Start of TASK INPUTS

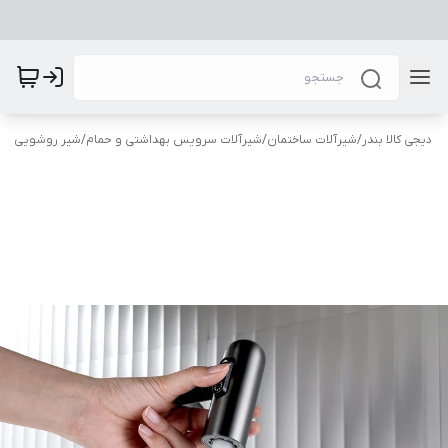
دیجی کالا بندر
/
شیرآلات ساختمان
/
شیرآلات سرویس بهداشتی و حمام
/
شیر روشویی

End of TASK INPUTS

§ EXERCISE PROMPT: Report every line of the material that contains the string "شیرآلات", treating uppercase and lowercase as different.

§ RESULT FOR THIS EXERCISE:
شیرآلات ساختمان
شیرآلات سرویس بهداشتی و حمام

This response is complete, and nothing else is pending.